L’Africa è la Cina del nuovo decennio e, mentre Renault e Volkswagen fanno a pugni per creare nuove fabbriche in Algeria, testa di ponte per il bombastico mercato africano dell’auto, Fiat trascura le sue basi produttive in Sud Africa ed Etiopia.
Nel Sud Sudan arrivano aziende da tutto il mondo. Il 90% delle entrate della nascitura nazione proviene dalla vendita del petrolio, la cui estrazione ammonta a 500.000 barili al giorno. Il 70% del petrolio viene estratto nel Sud (il Nord dopo la separazione trivellerà il Darfur). Secondo il presidente Al Bashir entro luglio Nord e Sud troveranno un accordo sul confine dell’aerea di Abyei, ricca di giacimenti.
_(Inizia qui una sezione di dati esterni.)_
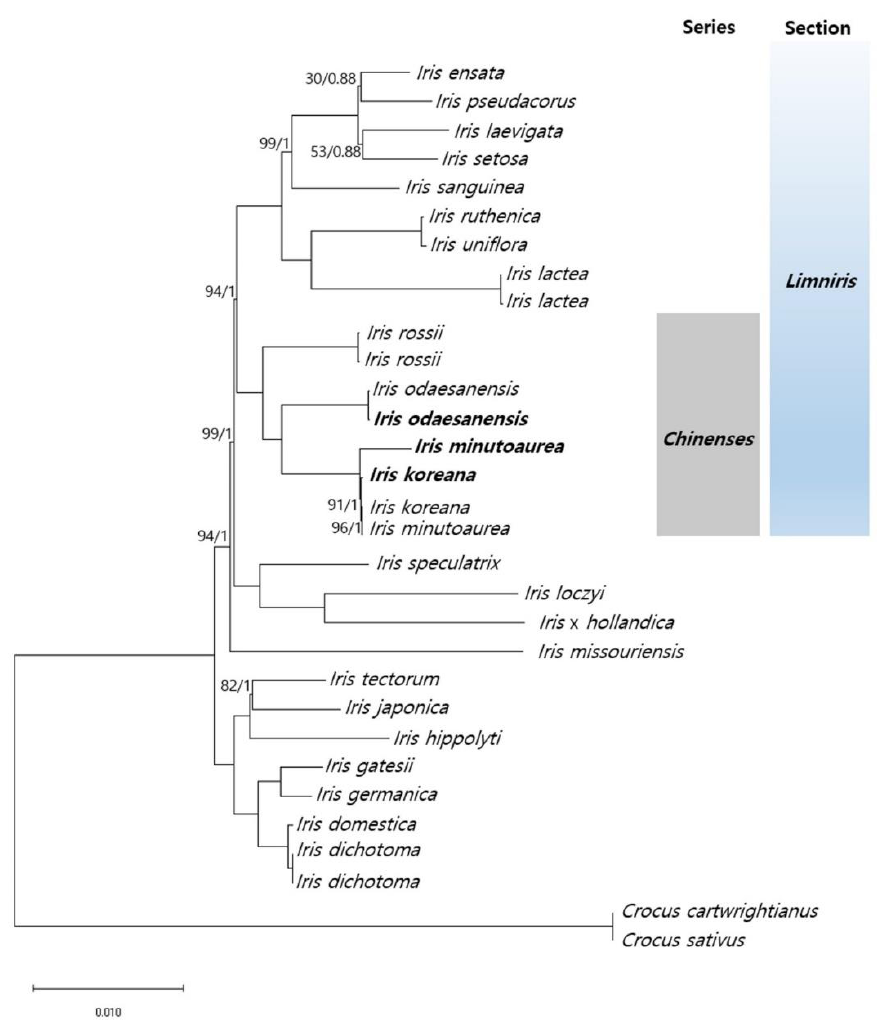
Figure 7. Phylogenic analyses of 29 Iris samples inferred from maximum likelihood (ML) and Bayesian inference (BI)-based analyses on 78 coding sequences. Branches with support of 100/1 were not indicated and maximum posterior probability (PP) are indicated above as the following (BS/PP). The newly included cp genomes by this study are indicated in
Se non si tratta di parole false, ci sarà una condivisione della pipeline verso Port Sudan sul Mar Rosso.
La Cina in Sudan aveva costituito una sorta di protettorato del petrolio. La China National Petroleum Co. (CNPC) sta trivellando la costa nell’Area 15, un giacimento condiviso con la Petronas malese, la SudaPet locale e la Nigeria Express Petroleum. Mentre le Sette Sorelle sono out, a parte la Total, i cinesi hanno capito che conveniva cambiare partner, flirtando col Sud Sudan. La settimana scorsa a Juba è arrivata una delegazione di Pechino per trattare su una nuova pipeline che arriverà in Kenya. Attualmente il Sudan esporta in Cina il 60% (il 79% secondo il Financial Times) del suo petrolio, il che copre il 7% dell’intero consumo cinese di idrocarburi.
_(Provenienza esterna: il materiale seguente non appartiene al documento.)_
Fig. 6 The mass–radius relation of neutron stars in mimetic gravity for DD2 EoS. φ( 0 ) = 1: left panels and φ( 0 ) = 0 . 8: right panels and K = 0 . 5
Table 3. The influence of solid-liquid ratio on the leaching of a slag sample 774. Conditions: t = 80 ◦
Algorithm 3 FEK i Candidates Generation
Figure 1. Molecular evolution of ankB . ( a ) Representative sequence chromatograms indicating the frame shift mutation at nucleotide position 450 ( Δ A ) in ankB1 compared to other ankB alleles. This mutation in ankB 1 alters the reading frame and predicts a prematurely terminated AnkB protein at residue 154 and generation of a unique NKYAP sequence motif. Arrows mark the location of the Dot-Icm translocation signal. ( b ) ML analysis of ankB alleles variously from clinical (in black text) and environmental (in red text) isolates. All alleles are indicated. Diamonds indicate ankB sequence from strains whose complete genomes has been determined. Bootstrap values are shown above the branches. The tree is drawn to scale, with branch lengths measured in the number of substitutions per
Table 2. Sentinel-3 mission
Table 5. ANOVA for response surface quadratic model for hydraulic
Alla costruzione della pipeline di 1400 km. verso l’isola di Lamu in Kenya parteciperanno anche la giapponese Toyota e la sudcoreana Make Group co., che investe nel Sud Sudan miliardi in infrastrutture dal luglio 2010. I giapponesi hanno partecipazioni in un reservoir posizionato vicino all’Eritrea, dotato di 7 miliardi di barili. Al business non mancano gli indiani, con tre blocchi appaltati.
Sintomatica l’inedita alleanza tra Israele e la Russia, accusati dall’Egitto di fornire armi al governo del Sud. L’Egitto è un soggetto interessato all’evoluzione geopolitica di queste aree, visto che l’oro blu del Nilo passa dal Sudan. Gli investitori europei e americani invece diminuiscono in tutta l’Africa orientale. Forse anche il Sud Sudan è destinato al caos come l’Eritrea e la Somalia, come scrive una lettrice di South Sudan Nation. Ma nel frattempo il business passa da queste parti.